Mais c'est avec son rôle dans La rue de Jerry Schatzberg en 1987, qui lui vaudra une nomination au Golden Globe et aux Oscars, qu’il fait décoller sa carrière cinématographique. S’ensuit Miss Daisy et son chauffeur, où son rôle de conducteur lui vaut une nouvelle nomination aux Oscars ainsi qu’un Golden Globe et un Ours d'argent. La carrière de l’acteur décollera à cette période et montera crescendo durant les années 90. Comme il se plait à le dire lui-même, Morgan Freeman n’est devenu célèbre qu’à 50 ans et comme souvent à Hollywood sa popularité s’affirme avec des rôles dans de grosses productions. Glory d’Edward Zwick marque la genèse de cette ascension, mais c’est avec Robin des Bois qu’il se fait définitivement connaître du grand public. On lui confie souvent des rôles de sage, d’homme flegmatique bien loin de ses premières compositions théâtrales, plus axées sur la comédie. Hollywood fait appel à lui pour son talent de composition sensible dans le registre dramatique. En 1992, il tourne avec Clint Eastwood dans Impitoyable, puis en 1994 il tient la tête d’affiche avec Tim Robbins du film de Franck Darabont, Les évadés. Il y brille par son interprétation d’un prisonnier résigné à sa condition (encore une nomination à l’Oscar). En enchaînant les productions d’envergure, il devient un des visages incontournables du paysage hollywoodien. On le retrouve dans Virus aux côtés de Dustin Hoffman et Donald Sutherland, où de nouveau, il s’attelle à jouer l’érudit imperturbable sous les traits cette fois-ci d’un médecin militaire. Pour le grand public il est (et il reste) l’inspecteur William Somerset dans Se7en, un rôle qui lui colle encore à la peau. Somerset ne renouvelle pas l’image de lettré de l’acteur mais le scénario lui permet d’apporter une originale profondeur dramatique à sa composition, qui a fait du personnage l’archétype de l’inspecteur désabusé dans un thriller.

On le retrouve (encore) en docteur dans Poursuite et Le collectionneur. Morgan Freeman est connu pour ses capacités à supporter le poids des grosses productions sur ses uniques épaules. Acteur solide, il le démontre à nouveau dans Deep Impact où il interprète le président des Etats-Unis, le film est moyen (c’est peu dire) et lancinant mais l’acteur est convaincant, une nouvelle fois, dans un rôle charismatique. Par deux fois il croisera le chemin de Steven Spielberg, dans Amistad puis dans La guerre des Mondes où il prête sa voix au narrateur.



C’est dans le thriller qu’il fera le plus gros de sa carrière durant la fin de la dernière décennie, Suspicion, Le masque de l’Araignée, Crimes et Pouvoir, Dreamcatcher, La somme de toutes les peurs, Les associés du crime, autant de films aux qualités variables dans lesquels il ne semble que répéter ce qu’il aura fait antérieurement. Victime du formatage ou simple volonté de l’acteur de ne pas (pour un temps) prendre de risque ?

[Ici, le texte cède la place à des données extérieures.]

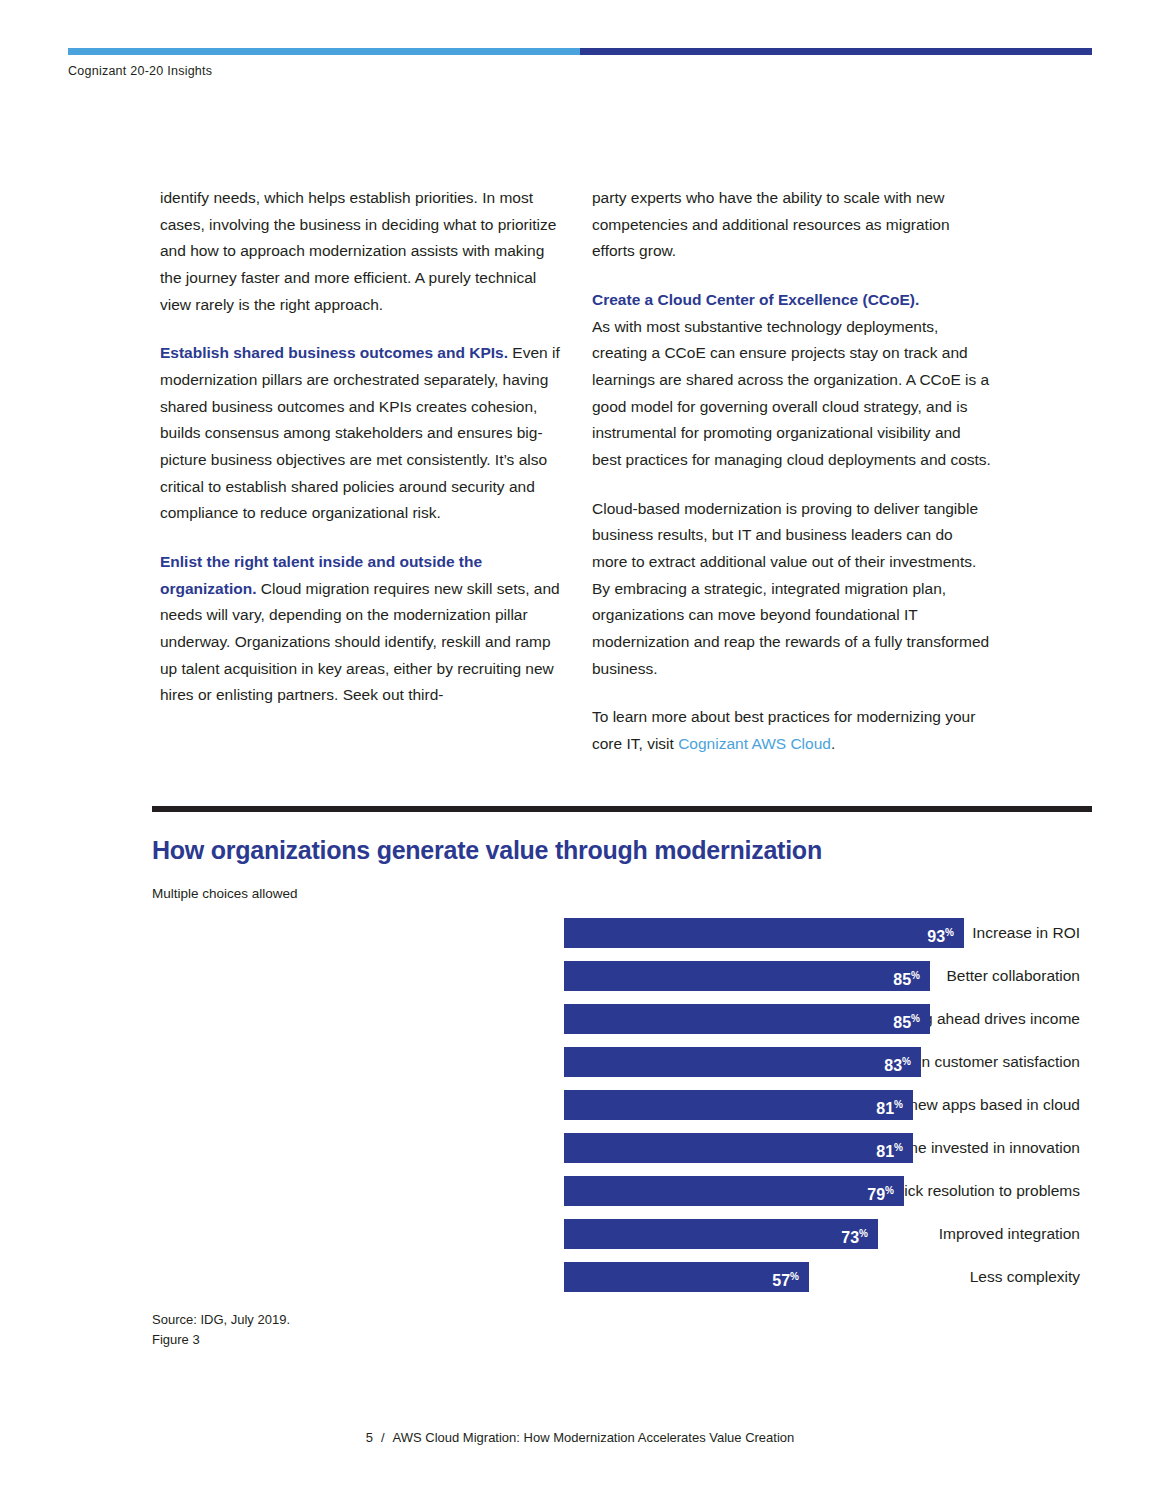Cognizant 20-20 Insights
identify needs, which helps establish priorities. In most cases, involving the business in deciding what to prioritize and how to approach modernization assists with making the journey faster and more efficient. A purely technical view rarely is the right approach.
Establish shared business outcomes and KPIs. Even if modernization pillars are orchestrated separately, having shared business outcomes and KPIs creates cohesion, builds consensus among stakeholders and ensures big-picture business objectives are met consistently. It’s also critical to establish shared policies around security and compliance to reduce organizational risk.
Enlist the right talent inside and outside the organization. Cloud migration requires new skill sets, and needs will vary, depending on the modernization pillar underway. Organizations should identify, reskill and ramp up talent acquisition in key areas, either by recruiting new hires or enlisting partners. Seek out third-
party experts who have the ability to scale with new competencies and additional resources as migration efforts grow.
Create a Cloud Center of Excellence (CCoE).
As with most substantive technology deployments, creating a CCoE can ensure projects stay on track and learnings are shared across the organization. A CCoE is a good model for governing overall cloud strategy, and is instrumental for promoting organizational visibility and best practices for managing cloud deployments and costs.
Cloud-based modernization is proving to deliver tangible business results, but IT and business leaders can do more to extract additional value out of their investments. By embracing a strategic, integrated migration plan, organizations can move beyond foundational IT modernization and reap the rewards of a fully transformed business.
To learn more about best practices for modernizing your core IT, visit Cognizant AWS Cloud.
How organizations generate value through modernization
Multiple choices allowed
Increase in ROI
93%
Better collaboration
85%
Staying ahead drives income
85%
Increase in customer satisfaction
83%
Ability to go to market with new apps based in cloud
81%
More time invested in innovation
81%
Quick resolution to problems
79%
Improved integration
73%
Less complexity
57%
Source: IDG, July 2019.
Figure 3
5/AWS Cloud Migration: How Modernization Accelerates Value Creation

Mais parallèlement l’acteur rouvre le champ de la comédie, d’abord avec de petites productions comme Nurse Betty ou La grande Arnaque, pour finalement rejoindre Jim Carrey dans Bruce tout puissant. Son talent pour la composition dramatique subtile refait brillamment surface avec Une vie Inachevée où, touchant d’humanité, il interprète un vieil homme qui tente de surmonter sa souffrance physique, et surtout avec Million Dollar Baby qui lui permettra d’accéder à l’Oscar.

Un comédien calme, à l’image de ses personnages, et qui semble faire ce qu’il veut. Poursuivant paisiblement sa carrière, à cheval entre un registre commercial (Batman Begins, Danny the Dog) parsemé de films indépendants ou plus personnels de grande qualité, permettant d’établir inlassablement le même constat : Morgan Freeman est un des grands acteurs du Hollywood actuel.